▸ To do
Strip out the pictures and transcribe the records that follow exactly.

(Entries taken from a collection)
◇ ◇ ◇ ◇ ◇

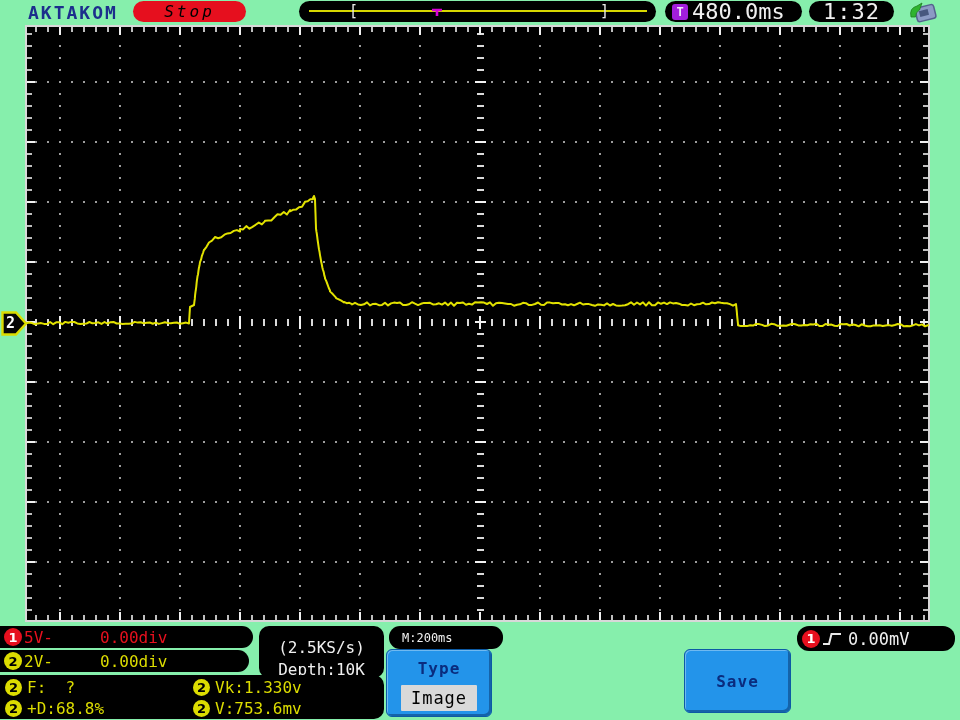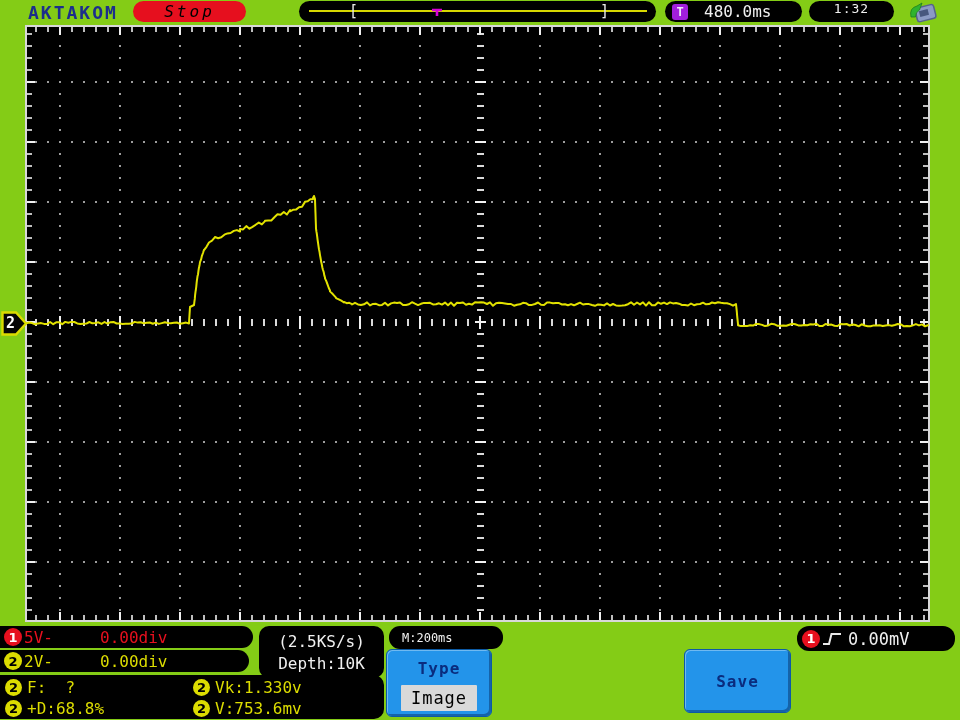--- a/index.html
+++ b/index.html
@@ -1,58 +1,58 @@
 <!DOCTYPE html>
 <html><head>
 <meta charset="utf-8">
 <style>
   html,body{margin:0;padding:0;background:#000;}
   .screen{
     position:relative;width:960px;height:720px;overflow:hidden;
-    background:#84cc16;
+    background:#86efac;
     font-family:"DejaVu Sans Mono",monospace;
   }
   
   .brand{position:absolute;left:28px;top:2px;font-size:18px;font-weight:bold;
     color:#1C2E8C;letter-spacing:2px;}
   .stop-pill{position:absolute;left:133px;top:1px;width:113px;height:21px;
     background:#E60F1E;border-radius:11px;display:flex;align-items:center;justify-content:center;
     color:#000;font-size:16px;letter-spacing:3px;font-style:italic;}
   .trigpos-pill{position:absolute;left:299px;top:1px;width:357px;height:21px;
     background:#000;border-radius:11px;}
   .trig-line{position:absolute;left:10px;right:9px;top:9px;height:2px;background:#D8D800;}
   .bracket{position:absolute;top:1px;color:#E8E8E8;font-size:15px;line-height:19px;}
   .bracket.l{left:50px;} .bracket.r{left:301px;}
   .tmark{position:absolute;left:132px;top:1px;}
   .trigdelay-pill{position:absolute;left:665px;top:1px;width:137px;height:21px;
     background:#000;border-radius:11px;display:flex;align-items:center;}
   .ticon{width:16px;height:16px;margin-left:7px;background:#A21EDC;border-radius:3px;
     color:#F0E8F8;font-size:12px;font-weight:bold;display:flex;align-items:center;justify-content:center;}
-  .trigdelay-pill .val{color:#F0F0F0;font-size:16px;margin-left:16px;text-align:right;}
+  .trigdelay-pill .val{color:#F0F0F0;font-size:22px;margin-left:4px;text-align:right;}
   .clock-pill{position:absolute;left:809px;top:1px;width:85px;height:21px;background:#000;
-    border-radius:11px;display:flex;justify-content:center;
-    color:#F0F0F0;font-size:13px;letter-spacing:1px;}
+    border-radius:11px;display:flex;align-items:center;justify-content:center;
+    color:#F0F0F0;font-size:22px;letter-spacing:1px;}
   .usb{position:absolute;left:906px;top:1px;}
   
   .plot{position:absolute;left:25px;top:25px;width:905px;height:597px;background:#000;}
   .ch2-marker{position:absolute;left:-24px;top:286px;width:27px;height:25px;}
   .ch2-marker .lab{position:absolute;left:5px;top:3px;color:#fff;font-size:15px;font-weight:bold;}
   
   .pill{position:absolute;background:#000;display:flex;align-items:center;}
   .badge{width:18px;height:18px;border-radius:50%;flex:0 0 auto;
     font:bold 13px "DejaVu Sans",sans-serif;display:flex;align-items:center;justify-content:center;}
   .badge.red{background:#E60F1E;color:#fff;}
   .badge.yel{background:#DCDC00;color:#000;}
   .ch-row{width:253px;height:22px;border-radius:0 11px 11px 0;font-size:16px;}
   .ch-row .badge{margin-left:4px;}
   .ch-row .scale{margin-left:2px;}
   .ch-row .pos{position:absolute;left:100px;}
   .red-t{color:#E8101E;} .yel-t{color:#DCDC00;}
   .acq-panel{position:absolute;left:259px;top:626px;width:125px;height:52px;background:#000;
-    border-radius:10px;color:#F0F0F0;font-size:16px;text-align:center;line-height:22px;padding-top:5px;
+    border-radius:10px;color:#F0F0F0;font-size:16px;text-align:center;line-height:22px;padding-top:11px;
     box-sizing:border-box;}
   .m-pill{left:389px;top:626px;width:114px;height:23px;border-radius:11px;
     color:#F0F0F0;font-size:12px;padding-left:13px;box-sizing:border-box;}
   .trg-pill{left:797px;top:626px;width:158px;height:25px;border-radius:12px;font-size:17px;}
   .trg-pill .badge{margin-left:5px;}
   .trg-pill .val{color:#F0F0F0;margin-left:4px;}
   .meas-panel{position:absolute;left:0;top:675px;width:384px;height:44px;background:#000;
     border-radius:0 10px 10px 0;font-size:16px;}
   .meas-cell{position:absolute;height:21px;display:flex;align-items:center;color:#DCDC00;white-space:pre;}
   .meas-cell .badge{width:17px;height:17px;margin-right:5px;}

◇ ◇ ◇ ◇ ◇

▸ Final answer
--- a/index.html
+++ b/index.html
@@ -1,58 +1,58 @@
 <!DOCTYPE html>
 <html><head>
 <meta charset="utf-8">
 <style>
   html,body{margin:0;padding:0;background:#000;}
   .screen{
     position:relative;width:960px;height:720px;overflow:hidden;
-    background:#84cc16;
+    background:#86efac;
     font-family:"DejaVu Sans Mono",monospace;
   }
   
   .brand{position:absolute;left:28px;top:2px;font-size:18px;font-weight:bold;
     color:#1C2E8C;letter-spacing:2px;}
   .stop-pill{position:absolute;left:133px;top:1px;width:113px;height:21px;
     background:#E60F1E;border-radius:11px;display:flex;align-items:center;justify-content:center;
     color:#000;font-size:16px;letter-spacing:3px;font-style:italic;}
   .trigpos-pill{position:absolute;left:299px;top:1px;width:357px;height:21px;
     background:#000;border-radius:11px;}
   .trig-line{position:absolute;left:10px;right:9px;top:9px;height:2px;background:#D8D800;}
   .bracket{position:absolute;top:1px;color:#E8E8E8;font-size:15px;line-height:19px;}
   .bracket.l{left:50px;} .bracket.r{left:301px;}
   .tmark{position:absolute;left:132px;top:1px;}
   .trigdelay-pill{position:absolute;left:665px;top:1px;width:137px;height:21px;
     background:#000;border-radius:11px;display:flex;align-items:center;}
   .ticon{width:16px;height:16px;margin-left:7px;background:#A21EDC;border-radius:3px;
     color:#F0E8F8;font-size:12px;font-weight:bold;display:flex;align-items:center;justify-content:center;}
-  .trigdelay-pill .val{color:#F0F0F0;font-size:16px;margin-left:16px;text-align:right;}
+  .trigdelay-pill .val{color:#F0F0F0;font-size:22px;margin-left:4px;text-align:right;}
   .clock-pill{position:absolute;left:809px;top:1px;width:85px;height:21px;background:#000;
-    border-radius:11px;display:flex;justify-content:center;
-    color:#F0F0F0;font-size:13px;letter-spacing:1px;}
+    border-radius:11px;display:flex;align-items:center;justify-content:center;
+    color:#F0F0F0;font-size:22px;letter-spacing:1px;}
   .usb{position:absolute;left:906px;top:1px;}
   
   .plot{position:absolute;left:25px;top:25px;width:905px;height:597px;background:#000;}
   .ch2-marker{position:absolute;left:-24px;top:286px;width:27px;height:25px;}
   .ch2-marker .lab{position:absolute;left:5px;top:3px;color:#fff;font-size:15px;font-weight:bold;}
   
   .pill{position:absolute;background:#000;display:flex;align-items:center;}
   .badge{width:18px;height:18px;border-radius:50%;flex:0 0 auto;
     font:bold 13px "DejaVu Sans",sans-serif;display:flex;align-items:center;justify-content:center;}
   .badge.red{background:#E60F1E;color:#fff;}
   .badge.yel{background:#DCDC00;color:#000;}
   .ch-row{width:253px;height:22px;border-radius:0 11px 11px 0;font-size:16px;}
   .ch-row .badge{margin-left:4px;}
   .ch-row .scale{margin-left:2px;}
   .ch-row .pos{position:absolute;left:100px;}
   .red-t{color:#E8101E;} .yel-t{color:#DCDC00;}
   .acq-panel{position:absolute;left:259px;top:626px;width:125px;height:52px;background:#000;
-    border-radius:10px;color:#F0F0F0;font-size:16px;text-align:center;line-height:22px;padding-top:5px;
+    border-radius:10px;color:#F0F0F0;font-size:16px;text-align:center;line-height:22px;padding-top:11px;
     box-sizing:border-box;}
   .m-pill{left:389px;top:626px;width:114px;height:23px;border-radius:11px;
     color:#F0F0F0;font-size:12px;padding-left:13px;box-sizing:border-box;}
   .trg-pill{left:797px;top:626px;width:158px;height:25px;border-radius:12px;font-size:17px;}
   .trg-pill .badge{margin-left:5px;}
   .trg-pill .val{color:#F0F0F0;margin-left:4px;}
   .meas-panel{position:absolute;left:0;top:675px;width:384px;height:44px;background:#000;
     border-radius:0 10px 10px 0;font-size:16px;}
   .meas-cell{position:absolute;height:21px;display:flex;align-items:center;color:#DCDC00;white-space:pre;}
   .meas-cell .badge{width:17px;height:17px;margin-right:5px;}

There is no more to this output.